意識の奥底で、ほとんど無意識に近いところで、つねに鳴っている日本語
from 2024/01/22
意識の奥底で、ほとんど無意識に近いところで、つねに鳴っている日本語
柳瀬尚紀の翻訳はいかにすべきかの中で、自らの深いところに流れている文章の話意識の奥底で、ほとんど無意識に近いところで、つねに鳴っている日本語の話があった
*毎年この時季になると、この土地は暴力でいっぱいになり、まるで地元の人は冬のシーズン中、身を慎んでいるようだ.
The local air down here this time of year is full of violence, as if the natives are on good behavior during the winter season.
なるほど原文どおりの訳文だ。

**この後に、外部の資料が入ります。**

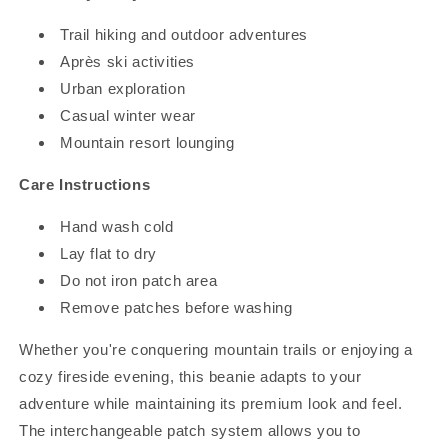
Trail hiking and outdoor adventures
Après ski activities
Urban exploration
Casual winter wear
Mountain resort lounging
Care Instructions
Hand wash cold
Lay flat to dry
Do not iron patch area
Remove patches before washing
Whether you're conquering mountain trails or enjoying a
cozy fireside evening, this beanie adapts to your
adventure while maintaining its premium look and feel.
The interchangeable patch system allows you to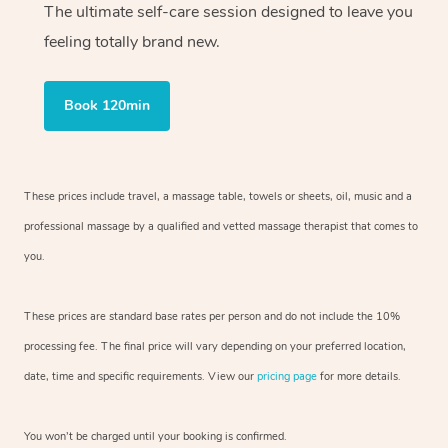
The ultimate self-care session designed to leave you
feeling totally brand new.
Book 120min
These prices include travel, a massage table, towels or sheets, oil, music and
a
professional massage by a qualified and vetted massage therapist
that comes to
you.
These prices are standard base rates per person and do not include the 10%
processing fee. The final price will vary depending on your preferred
location,
date, time and specific requirements. View our
pricing page
for more details.
You won’t be charged until your booking is confirmed.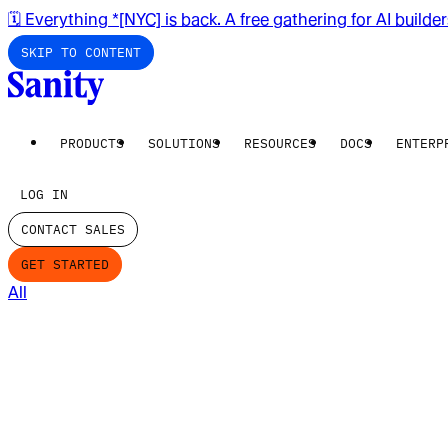
🗓️ Everything *[NYC] is back. A free gathering for AI builde
SKIP TO CONTENT
PRODUCTS
SOLUTIONS
RESOURCES
DOCS
ENTERP
LOG IN
CONTACT SALES
GET STARTED
All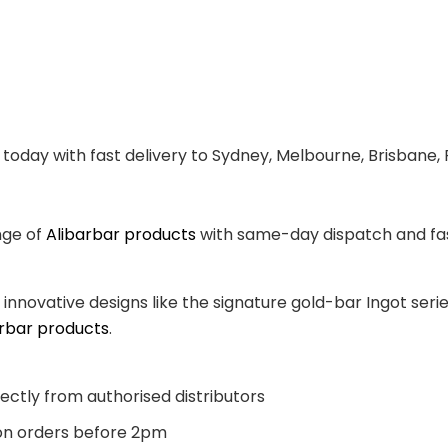
today with fast delivery to Sydney, Melbourne, Brisbane, 
nge of
Alibarbar products
with same-day dispatch and fast
, innovative designs like the signature gold-bar Ingot se
arbar products
.
ectly from authorised distributors
n orders before 2pm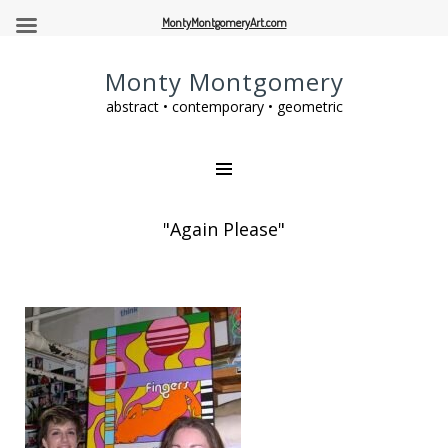
MontyMontgomeryArt.com
Monty Montgomery
abstract • contemporary • geometric
"Again Please"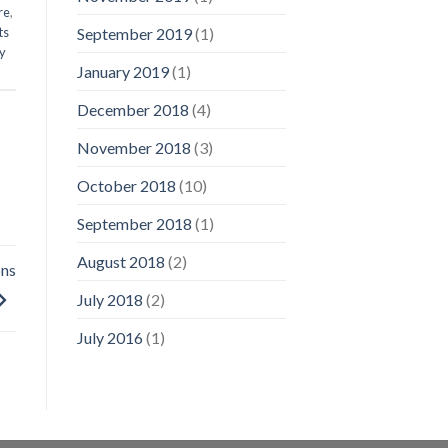
re
,
ts
September 2019
(1)
ry
January 2019
(1)
December 2018
(4)
November 2018
(3)
October 2018
(10)
September 2018
(1)
August 2018
(2)
ons
July 2018
(2)
July 2016
(1)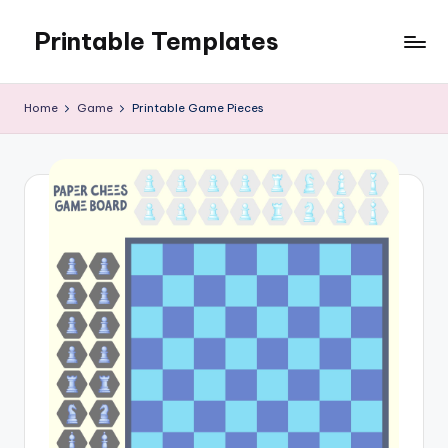
Printable Templates
Skip
to
content
Home
Game
Printable Game Pieces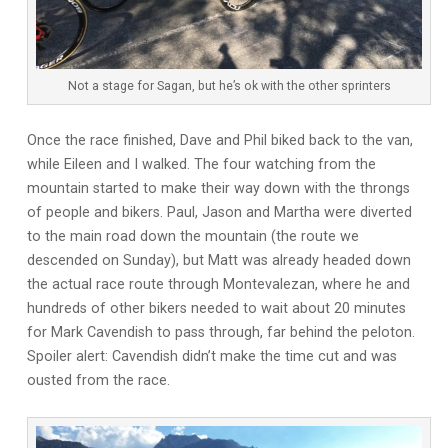
Not a stage for Sagan, but he’s ok with the other sprinters
Once the race finished, Dave and Phil biked back to the van,
while Eileen and I walked. The four watching from the
mountain started to make their way down with the throngs
of people and bikers. Paul, Jason and Martha were diverted
to the main road down the mountain (the route we
descended on Sunday), but Matt was already headed down
the actual race route through Montevalezan, where he and
hundreds of other bikers needed to wait about 20 minutes
for Mark Cavendish to pass through, far behind the peloton.
Spoiler alert: Cavendish didn’t make the time cut and was
ousted from the race.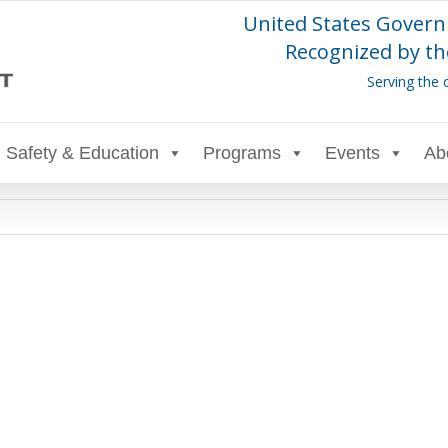
United States Govern
Recognized by th
Serving the 
Safety & Education
Programs
Events
Ab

しかし「暴力でいっぱい」というのは、いささか拙いのではあるまいか。小学生作文では特選ものの表現だろうが、もう少しおとなっぽく訳すべきではないか。
と、記して、ふっと吉増剛造『熱風』(中央公論社)の詩語が聞える。
こうして夢魔の境に歩がすすんでゆくところ
ああ、霊感がいっぱい、あたりまえのこといっぱい
(...)筆者の場合、翻訳の実践中、意識の奥底で、ほとんど無意識に近いところで、つねに鳴っている日本語がある。『熱風』はその最も強烈なものの一つだ。
詩人が発する「いっぱい」という語は、他の語で置換えることはできない。たんに辞書におさまっている「いっぱい」からはどんなに耳を近づけても聞えないひびきを、この詩の「いっぱい」は放つ。